[Stored records]
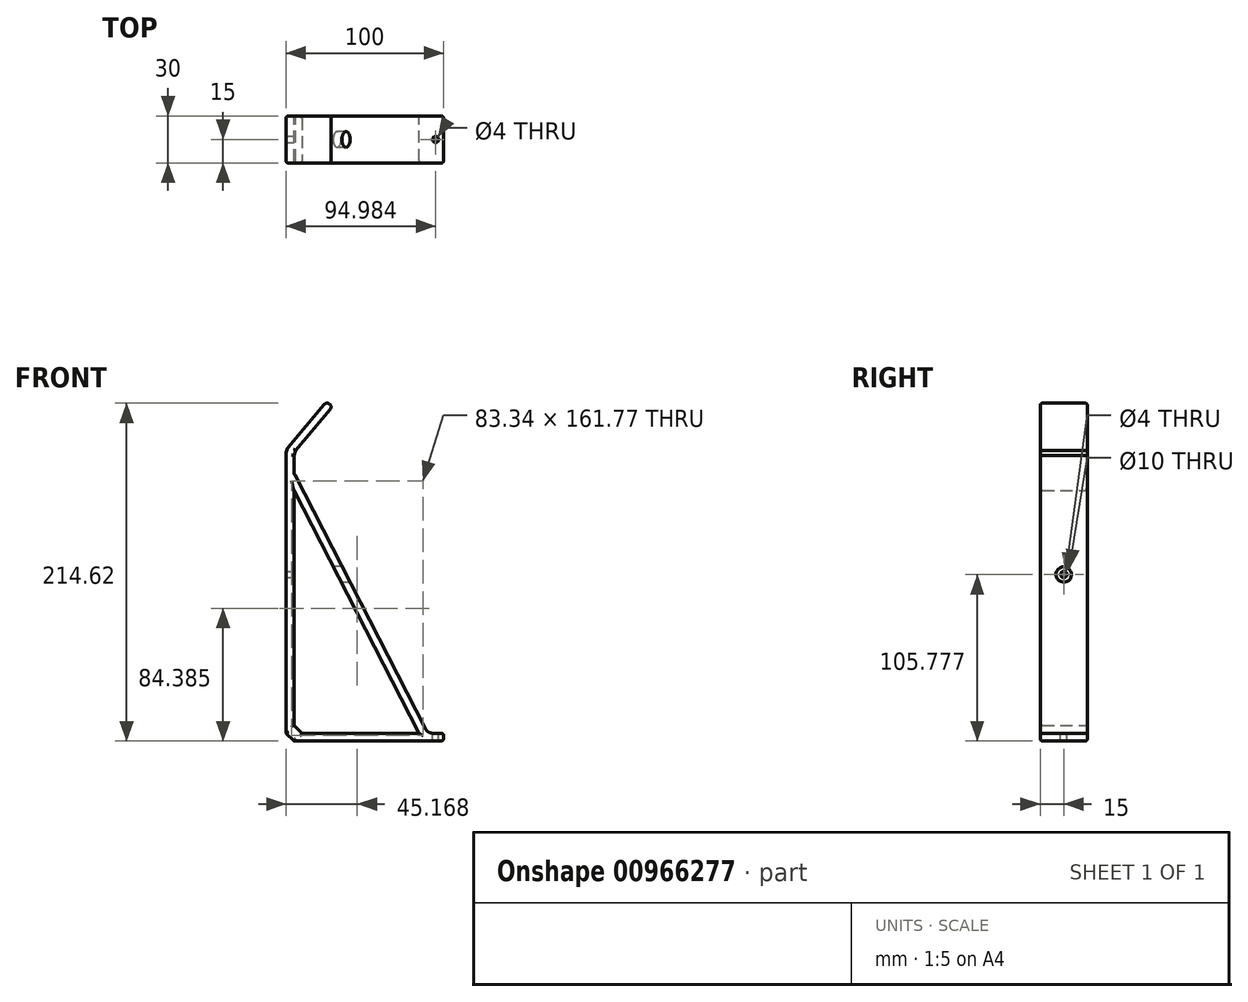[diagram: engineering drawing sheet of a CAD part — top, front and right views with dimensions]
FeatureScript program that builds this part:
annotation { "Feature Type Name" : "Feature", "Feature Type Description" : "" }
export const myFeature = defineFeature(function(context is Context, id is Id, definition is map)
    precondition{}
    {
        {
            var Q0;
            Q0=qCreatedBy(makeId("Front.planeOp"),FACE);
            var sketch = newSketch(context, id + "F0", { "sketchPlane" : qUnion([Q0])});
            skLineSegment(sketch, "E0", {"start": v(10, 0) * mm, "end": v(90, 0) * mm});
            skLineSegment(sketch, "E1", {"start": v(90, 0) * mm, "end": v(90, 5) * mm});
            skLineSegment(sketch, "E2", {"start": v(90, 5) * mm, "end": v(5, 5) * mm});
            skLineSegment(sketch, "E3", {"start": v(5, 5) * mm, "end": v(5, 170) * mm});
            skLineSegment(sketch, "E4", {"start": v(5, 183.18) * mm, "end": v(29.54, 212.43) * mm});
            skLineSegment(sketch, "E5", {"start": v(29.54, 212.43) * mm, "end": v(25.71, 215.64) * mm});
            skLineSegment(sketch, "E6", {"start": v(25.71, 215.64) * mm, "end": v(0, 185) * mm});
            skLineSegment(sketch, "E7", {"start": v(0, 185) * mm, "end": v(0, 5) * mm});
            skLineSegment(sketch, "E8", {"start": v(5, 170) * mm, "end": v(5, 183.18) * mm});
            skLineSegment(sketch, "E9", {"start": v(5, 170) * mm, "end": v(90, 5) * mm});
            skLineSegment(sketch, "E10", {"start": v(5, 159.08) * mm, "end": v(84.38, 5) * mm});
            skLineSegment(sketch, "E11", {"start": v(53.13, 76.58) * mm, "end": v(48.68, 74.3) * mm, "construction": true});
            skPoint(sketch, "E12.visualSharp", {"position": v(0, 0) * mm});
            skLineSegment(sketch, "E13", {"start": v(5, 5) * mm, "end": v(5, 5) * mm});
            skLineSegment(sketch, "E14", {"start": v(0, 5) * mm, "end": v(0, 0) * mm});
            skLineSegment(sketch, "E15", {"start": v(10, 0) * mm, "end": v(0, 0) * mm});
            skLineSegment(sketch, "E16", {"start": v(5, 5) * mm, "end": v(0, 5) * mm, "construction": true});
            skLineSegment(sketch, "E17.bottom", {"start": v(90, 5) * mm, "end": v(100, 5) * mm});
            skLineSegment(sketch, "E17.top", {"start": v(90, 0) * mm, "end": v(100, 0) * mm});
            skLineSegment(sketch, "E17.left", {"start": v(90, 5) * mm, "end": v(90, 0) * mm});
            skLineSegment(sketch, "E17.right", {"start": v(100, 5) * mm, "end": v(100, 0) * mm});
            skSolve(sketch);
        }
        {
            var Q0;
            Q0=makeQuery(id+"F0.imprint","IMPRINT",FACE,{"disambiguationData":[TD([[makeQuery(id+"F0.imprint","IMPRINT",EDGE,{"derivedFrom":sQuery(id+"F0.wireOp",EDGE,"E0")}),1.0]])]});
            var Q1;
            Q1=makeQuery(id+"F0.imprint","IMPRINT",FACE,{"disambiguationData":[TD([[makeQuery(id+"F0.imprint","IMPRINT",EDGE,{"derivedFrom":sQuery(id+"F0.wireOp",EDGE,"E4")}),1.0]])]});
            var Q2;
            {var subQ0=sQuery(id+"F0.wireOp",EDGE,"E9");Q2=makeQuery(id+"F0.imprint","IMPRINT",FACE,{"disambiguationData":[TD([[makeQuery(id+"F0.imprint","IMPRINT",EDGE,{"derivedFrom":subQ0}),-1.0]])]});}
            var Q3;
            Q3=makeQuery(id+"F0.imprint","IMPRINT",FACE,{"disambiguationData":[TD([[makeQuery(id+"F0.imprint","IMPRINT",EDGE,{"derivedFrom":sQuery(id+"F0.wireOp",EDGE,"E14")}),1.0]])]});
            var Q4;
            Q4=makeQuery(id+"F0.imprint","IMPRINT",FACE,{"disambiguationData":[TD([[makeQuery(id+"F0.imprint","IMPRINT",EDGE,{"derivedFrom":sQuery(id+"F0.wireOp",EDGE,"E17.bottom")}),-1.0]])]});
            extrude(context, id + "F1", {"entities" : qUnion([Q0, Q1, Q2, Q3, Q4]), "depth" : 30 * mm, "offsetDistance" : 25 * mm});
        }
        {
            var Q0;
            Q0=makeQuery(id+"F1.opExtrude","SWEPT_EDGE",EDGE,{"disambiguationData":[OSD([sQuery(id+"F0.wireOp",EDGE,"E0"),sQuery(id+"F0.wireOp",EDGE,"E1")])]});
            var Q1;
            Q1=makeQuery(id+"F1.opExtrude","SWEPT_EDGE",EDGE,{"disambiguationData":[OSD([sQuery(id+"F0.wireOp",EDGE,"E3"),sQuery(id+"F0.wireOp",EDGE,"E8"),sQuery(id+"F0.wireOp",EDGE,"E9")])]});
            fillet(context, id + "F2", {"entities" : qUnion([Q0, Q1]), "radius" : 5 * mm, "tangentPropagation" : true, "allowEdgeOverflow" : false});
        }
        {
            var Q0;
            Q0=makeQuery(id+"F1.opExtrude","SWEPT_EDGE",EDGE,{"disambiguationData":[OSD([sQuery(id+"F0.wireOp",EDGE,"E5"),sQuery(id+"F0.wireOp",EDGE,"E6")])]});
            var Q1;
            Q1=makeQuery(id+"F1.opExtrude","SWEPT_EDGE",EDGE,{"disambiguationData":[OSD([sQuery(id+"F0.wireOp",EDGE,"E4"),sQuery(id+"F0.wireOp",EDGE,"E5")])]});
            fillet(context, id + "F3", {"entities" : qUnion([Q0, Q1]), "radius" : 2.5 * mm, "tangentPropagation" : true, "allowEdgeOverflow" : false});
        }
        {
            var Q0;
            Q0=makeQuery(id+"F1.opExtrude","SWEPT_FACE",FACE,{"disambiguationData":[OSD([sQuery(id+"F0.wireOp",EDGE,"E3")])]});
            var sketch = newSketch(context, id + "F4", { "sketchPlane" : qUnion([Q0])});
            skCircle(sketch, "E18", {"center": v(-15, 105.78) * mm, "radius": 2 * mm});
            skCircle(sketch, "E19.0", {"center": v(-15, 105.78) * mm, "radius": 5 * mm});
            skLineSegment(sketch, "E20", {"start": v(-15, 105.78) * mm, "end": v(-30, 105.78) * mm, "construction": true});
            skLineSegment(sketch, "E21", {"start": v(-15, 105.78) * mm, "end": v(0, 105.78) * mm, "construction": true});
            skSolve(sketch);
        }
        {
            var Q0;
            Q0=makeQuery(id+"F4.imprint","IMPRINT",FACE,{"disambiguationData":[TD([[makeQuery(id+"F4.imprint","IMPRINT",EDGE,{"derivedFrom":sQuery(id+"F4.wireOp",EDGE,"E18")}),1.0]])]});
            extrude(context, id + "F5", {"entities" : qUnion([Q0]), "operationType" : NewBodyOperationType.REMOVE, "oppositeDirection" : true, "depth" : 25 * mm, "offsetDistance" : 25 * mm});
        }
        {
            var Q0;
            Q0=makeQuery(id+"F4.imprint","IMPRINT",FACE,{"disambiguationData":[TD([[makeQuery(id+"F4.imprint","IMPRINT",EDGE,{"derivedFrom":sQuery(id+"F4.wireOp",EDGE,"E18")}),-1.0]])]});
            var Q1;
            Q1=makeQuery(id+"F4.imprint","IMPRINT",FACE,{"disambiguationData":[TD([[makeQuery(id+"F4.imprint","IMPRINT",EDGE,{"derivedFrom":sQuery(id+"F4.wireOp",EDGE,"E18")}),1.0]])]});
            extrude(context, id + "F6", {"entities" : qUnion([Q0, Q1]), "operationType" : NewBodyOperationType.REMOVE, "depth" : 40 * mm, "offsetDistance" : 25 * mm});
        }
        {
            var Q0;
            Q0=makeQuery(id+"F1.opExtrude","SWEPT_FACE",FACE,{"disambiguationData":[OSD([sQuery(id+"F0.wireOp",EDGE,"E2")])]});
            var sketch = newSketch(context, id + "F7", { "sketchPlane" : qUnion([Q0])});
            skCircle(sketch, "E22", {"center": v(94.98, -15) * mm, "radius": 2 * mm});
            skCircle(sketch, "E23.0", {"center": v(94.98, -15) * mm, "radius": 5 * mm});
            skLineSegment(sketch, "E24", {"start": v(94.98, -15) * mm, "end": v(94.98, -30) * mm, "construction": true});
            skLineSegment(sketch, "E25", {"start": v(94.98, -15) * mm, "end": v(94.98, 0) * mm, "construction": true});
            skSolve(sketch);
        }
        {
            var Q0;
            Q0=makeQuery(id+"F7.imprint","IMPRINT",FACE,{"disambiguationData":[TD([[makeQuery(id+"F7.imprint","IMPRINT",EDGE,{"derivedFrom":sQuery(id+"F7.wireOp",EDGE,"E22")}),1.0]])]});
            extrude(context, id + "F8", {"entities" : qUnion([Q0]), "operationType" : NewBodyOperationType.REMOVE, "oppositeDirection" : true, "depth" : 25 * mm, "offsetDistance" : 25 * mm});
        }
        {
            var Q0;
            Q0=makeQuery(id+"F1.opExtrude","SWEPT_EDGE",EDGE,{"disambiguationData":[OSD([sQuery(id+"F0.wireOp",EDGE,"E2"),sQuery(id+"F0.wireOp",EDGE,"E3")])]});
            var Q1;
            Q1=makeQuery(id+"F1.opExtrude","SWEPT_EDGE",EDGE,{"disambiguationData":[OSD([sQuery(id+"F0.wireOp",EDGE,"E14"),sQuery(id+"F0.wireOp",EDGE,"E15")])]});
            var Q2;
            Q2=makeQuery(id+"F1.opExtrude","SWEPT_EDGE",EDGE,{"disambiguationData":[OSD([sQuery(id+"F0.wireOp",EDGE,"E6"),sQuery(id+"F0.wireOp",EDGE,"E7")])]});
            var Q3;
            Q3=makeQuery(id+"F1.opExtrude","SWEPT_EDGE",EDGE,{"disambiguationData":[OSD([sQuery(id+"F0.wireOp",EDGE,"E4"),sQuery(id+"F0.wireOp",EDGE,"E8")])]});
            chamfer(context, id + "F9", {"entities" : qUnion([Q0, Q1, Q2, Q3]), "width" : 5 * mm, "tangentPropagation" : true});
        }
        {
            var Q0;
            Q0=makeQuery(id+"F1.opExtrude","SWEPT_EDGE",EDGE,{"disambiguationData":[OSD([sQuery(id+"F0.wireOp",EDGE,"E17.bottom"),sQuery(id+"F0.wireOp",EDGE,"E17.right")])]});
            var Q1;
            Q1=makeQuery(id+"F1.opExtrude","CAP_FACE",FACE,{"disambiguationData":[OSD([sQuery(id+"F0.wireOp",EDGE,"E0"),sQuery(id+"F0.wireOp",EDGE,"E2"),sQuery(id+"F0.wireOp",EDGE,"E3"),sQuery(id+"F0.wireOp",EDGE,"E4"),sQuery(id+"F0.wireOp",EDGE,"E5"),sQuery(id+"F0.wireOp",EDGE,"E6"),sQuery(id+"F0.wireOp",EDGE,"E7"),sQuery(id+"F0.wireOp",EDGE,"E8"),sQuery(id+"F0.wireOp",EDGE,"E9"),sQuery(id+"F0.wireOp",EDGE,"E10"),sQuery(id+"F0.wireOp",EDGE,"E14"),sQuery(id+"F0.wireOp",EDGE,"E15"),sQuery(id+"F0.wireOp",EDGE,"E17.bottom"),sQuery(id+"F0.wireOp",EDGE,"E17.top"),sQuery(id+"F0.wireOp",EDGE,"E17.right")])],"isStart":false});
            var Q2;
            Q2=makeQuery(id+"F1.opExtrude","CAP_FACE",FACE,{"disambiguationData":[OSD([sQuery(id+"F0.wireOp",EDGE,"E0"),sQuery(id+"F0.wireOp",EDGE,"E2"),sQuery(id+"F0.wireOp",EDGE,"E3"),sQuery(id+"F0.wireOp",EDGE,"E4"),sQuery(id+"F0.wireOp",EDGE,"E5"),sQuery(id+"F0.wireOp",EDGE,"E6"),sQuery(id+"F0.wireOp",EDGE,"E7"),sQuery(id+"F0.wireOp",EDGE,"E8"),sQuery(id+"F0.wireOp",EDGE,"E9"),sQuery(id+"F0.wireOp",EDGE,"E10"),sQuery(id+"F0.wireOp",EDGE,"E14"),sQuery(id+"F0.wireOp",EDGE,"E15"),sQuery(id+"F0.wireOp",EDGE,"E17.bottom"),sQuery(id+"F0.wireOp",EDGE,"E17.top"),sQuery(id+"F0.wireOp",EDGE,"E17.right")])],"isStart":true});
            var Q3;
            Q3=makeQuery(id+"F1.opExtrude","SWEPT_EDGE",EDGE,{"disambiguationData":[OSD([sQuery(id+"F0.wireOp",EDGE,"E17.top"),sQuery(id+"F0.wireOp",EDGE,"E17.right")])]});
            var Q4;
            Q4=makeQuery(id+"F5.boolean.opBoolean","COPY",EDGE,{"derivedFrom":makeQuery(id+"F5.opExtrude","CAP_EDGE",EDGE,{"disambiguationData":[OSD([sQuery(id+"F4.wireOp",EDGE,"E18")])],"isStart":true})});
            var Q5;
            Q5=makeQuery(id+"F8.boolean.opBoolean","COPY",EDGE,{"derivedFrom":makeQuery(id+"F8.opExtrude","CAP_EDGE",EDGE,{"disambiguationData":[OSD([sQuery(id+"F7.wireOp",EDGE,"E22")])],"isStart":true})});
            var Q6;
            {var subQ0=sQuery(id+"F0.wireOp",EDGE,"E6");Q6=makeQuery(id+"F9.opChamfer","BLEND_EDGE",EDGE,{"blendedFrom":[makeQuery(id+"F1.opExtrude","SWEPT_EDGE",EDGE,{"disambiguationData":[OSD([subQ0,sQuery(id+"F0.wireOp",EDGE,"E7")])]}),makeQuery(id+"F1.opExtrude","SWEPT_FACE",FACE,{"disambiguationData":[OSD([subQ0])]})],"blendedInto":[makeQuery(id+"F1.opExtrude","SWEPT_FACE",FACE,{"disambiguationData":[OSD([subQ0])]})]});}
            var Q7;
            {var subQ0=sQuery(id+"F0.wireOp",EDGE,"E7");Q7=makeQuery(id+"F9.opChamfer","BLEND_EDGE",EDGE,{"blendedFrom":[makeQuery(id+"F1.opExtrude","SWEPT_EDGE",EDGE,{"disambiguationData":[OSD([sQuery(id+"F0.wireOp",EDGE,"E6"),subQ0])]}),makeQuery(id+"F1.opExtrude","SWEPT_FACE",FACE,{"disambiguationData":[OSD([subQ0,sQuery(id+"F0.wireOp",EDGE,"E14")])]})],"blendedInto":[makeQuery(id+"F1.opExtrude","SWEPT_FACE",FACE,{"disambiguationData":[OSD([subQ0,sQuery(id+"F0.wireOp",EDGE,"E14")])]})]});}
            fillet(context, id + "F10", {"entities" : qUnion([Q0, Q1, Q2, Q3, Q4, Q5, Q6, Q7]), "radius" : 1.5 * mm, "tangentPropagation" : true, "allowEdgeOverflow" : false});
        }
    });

» **Task requirements**
Gather every line of the entries above that contains the string "center", treating uppercase and lowercase as different.

» **Response to the exercise**
            skCircle(sketch, "E18", {"center": v(-15, 105.78) * mm, "radius": 2 * mm});
            skCircle(sketch, "E19.0", {"center": v(-15, 105.78) * mm, "radius": 5 * mm});
            skCircle(sketch, "E22", {"center": v(94.98, -15) * mm, "radius": 2 * mm});
            skCircle(sketch, "E23.0", {"center": v(94.98, -15) * mm, "radius": 5 * mm});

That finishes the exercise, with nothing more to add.